For programs seeking or maintaining **ABET** accreditation, this book's activities
support all six **Computing Accreditation Commission (CAC) student outcomes**. The
outcome statements below are summarized; confirm the exact current wording against
the ABET *Criteria for Accrediting Computing Programs*.

```{list-table}
:header-rows: 1
:widths: 8 52 40

* - No.
  - ABET CAC student outcome (summarized)
  - Where this book supports it
* - 1
  - Analyze a complex computing problem and apply principles of computing to
    identify solutions.
  - Prompt-engineering and advanced-prompting chapters; RAG and agent design.
* - 2
  - Design, implement, and evaluate a computing-based solution to meet
    requirements.
  - The Module 1-3 labs (Bedrock apps, chatbots, RAG, agents) and worked examples.
* - 3
  - Communicate effectively in a variety of professional contexts.
  - "In the news," worked examples, and the writing/summarization use cases.
* - 4
  - Recognize professional responsibilities and make informed judgments based on
    legal and ethical principles.
  - Module 2 (responsible AI, evaluation, security and safety) and the AI Literacy
    primer (PII, FERPA, HIPAA).
* - 5
  - Function effectively as a member or leader of a team.
  - Team-oriented lab and project use (e.g., shared prompt libraries, evaluation
    work teams in {doc}`../module-2/01-evaluating-llms`).
* - 6
  - Apply computer science theory and software development fundamentals to produce
    computing-based solutions.
  - Foundation-model and transformer theory ({doc}`../module-1/02-foundation-models-and-llms`),
    tokens and embeddings, and the runnable labs.
```

## Mapping to Bloom's taxonomy

The book is structured so learners move up the six levels of the revised **Bloom's
taxonomy**, from recall to creation.

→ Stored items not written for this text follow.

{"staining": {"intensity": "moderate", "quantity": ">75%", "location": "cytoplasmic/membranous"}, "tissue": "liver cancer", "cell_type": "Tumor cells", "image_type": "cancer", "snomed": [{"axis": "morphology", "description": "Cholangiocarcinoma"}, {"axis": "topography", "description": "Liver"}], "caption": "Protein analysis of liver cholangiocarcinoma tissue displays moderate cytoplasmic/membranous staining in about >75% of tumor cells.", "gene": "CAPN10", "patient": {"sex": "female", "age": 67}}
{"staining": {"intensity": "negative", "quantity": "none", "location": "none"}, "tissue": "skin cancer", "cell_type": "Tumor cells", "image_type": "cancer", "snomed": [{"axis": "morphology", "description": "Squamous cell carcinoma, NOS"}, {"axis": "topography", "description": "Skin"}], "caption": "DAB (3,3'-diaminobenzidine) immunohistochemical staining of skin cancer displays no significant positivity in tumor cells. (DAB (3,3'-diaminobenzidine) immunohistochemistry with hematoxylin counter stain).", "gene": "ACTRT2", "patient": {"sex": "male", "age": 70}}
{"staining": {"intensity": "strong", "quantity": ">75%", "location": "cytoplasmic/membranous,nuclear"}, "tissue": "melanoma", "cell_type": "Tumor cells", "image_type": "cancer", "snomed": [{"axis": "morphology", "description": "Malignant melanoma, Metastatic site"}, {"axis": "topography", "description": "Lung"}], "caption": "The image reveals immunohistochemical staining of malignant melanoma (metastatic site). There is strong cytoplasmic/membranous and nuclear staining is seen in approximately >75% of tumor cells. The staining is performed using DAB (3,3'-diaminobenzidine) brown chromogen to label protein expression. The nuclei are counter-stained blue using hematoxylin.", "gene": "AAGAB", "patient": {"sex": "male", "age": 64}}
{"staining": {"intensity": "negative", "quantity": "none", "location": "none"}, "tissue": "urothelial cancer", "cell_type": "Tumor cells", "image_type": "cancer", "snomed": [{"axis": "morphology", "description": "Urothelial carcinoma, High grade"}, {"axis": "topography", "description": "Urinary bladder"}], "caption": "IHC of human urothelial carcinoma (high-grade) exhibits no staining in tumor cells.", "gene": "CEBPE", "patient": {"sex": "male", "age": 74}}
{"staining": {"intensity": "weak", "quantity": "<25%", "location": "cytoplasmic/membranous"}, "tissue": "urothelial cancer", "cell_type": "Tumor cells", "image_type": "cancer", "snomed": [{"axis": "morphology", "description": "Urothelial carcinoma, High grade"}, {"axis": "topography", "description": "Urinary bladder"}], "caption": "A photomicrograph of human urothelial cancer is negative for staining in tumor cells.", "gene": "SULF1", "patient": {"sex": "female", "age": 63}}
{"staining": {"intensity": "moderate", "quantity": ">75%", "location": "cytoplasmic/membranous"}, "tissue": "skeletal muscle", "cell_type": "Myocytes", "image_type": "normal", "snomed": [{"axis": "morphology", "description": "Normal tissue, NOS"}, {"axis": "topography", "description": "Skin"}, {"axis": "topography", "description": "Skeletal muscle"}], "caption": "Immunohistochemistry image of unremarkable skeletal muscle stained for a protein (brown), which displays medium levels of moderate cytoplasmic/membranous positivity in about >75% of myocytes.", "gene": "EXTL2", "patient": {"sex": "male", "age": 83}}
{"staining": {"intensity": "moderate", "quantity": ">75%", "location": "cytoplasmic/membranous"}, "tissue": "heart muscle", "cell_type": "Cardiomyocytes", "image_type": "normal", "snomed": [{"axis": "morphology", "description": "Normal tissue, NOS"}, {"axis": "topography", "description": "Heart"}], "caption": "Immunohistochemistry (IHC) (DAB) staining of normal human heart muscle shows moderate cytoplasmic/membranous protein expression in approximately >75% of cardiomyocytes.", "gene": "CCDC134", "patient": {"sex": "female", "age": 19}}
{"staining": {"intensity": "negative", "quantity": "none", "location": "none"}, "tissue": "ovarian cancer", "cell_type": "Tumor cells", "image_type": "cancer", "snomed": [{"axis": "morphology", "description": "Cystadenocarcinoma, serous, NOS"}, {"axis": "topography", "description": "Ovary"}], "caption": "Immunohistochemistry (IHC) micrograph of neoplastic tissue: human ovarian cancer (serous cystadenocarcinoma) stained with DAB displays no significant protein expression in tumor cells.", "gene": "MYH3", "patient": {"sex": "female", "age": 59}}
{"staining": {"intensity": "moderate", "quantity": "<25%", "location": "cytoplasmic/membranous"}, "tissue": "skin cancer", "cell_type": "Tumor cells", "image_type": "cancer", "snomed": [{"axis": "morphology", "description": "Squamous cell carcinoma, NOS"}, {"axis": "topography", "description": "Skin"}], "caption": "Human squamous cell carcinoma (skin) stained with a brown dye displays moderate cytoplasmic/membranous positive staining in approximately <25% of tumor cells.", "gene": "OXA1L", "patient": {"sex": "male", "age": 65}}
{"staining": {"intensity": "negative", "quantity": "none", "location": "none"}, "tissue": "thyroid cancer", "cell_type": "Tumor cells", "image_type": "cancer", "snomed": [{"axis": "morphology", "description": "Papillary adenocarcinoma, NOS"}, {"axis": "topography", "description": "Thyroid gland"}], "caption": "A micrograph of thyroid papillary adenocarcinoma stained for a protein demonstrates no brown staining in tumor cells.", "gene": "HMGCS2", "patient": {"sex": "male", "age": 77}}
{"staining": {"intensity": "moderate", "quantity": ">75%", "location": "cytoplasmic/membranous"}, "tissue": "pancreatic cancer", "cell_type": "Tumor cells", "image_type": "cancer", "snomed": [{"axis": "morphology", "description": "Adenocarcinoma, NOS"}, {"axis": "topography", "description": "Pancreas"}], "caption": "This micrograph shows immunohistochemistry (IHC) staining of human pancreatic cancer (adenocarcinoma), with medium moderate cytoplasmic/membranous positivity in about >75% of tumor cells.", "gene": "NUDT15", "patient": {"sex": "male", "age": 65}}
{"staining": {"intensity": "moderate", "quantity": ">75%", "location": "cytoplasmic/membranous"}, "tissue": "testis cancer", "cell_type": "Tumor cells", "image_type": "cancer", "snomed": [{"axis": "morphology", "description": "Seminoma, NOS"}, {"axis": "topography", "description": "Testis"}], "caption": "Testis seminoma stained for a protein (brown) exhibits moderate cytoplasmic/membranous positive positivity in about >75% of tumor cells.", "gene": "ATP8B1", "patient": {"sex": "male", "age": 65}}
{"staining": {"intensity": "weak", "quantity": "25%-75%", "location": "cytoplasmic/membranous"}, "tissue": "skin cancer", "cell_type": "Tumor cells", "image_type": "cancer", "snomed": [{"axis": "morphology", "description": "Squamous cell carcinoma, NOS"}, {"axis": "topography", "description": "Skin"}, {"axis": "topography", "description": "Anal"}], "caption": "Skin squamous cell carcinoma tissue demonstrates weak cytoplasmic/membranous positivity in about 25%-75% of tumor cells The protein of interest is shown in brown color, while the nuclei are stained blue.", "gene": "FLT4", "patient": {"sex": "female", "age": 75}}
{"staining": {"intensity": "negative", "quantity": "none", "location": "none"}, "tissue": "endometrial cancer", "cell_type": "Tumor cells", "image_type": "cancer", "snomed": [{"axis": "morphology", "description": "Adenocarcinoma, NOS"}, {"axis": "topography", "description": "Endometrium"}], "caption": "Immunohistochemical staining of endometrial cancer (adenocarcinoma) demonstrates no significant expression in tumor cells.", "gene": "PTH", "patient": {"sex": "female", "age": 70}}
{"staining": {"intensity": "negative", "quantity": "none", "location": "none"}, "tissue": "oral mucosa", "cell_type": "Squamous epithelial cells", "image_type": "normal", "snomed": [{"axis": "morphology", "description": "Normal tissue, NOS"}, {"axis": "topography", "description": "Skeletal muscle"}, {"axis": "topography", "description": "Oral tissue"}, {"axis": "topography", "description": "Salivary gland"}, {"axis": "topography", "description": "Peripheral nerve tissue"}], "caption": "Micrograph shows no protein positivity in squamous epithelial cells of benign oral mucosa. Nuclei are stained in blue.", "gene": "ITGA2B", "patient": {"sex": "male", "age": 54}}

Each chapter's "Key takeaways," worked
examples, and labs target progressively higher levels.

```{list-table}
:header-rows: 1
:widths: 18 38 44

* - Bloom level
  - Cognitive activity
  - How the book targets it
* - **Remember**
  - Recall facts and terms.
  - Definitions, the AI and tools reference, and "Key takeaways" summaries.
* - **Understand**
  - Explain ideas and concepts.
  - The theory sections and "How these connect" callouts throughout.
* - **Apply**
  - Use knowledge in new situations.
  - Worked examples and the hands-on Bedrock labs.
* - **Analyze**
  - Draw connections and compare.
  - Comparison tables (fine-tuning vs. RAG, Q&A vs. conversation) and the
    evaluation chapter.
* - **Evaluate**
  - Justify a decision or judge quality.
  - Model-selection guidance, responsible-AI risk assessment, and LLM evaluation.
* - **Create**
  - Produce original work.
  - Capstone labs: building chatbots, RAG systems, agents, and multimodal
    applications.
```

```{admonition} For course and grant proposals
:class: tip
Together, the ABET and Bloom mappings let you show that the curriculum is both
**accreditation-aligned** (ABET CAC outcomes 1-6) and **pedagogically scaffolded**
(Bloom's six levels), alongside the DOL AI-literacy framework alignment above.
Verify ABET outcome wording and any accreditation specifics against current ABET
documents before submission.
```

## Key takeaways

- The DOL **Make America AI-Ready** initiative defines a **5-pillar AI literacy
  framework**: Understand AI Principles, Explore AI Uses, Direct AI Effectively,
  Evaluate AI Outputs, and Use AI Responsibly.
- **Every pillar maps onto this book**, which extends the framework with Amazon
  Bedrock labs and worked examples.
- The book complements established AI literacy programs (IBM SkillsBuild, Udemy,
  the Digital Education Council, and LinkedIn Learning) by adding a concrete,
  hands-on implementation stack.
- Its open license and standards alignment make it well suited to cite in
  faculty and workforce-development grant proposals.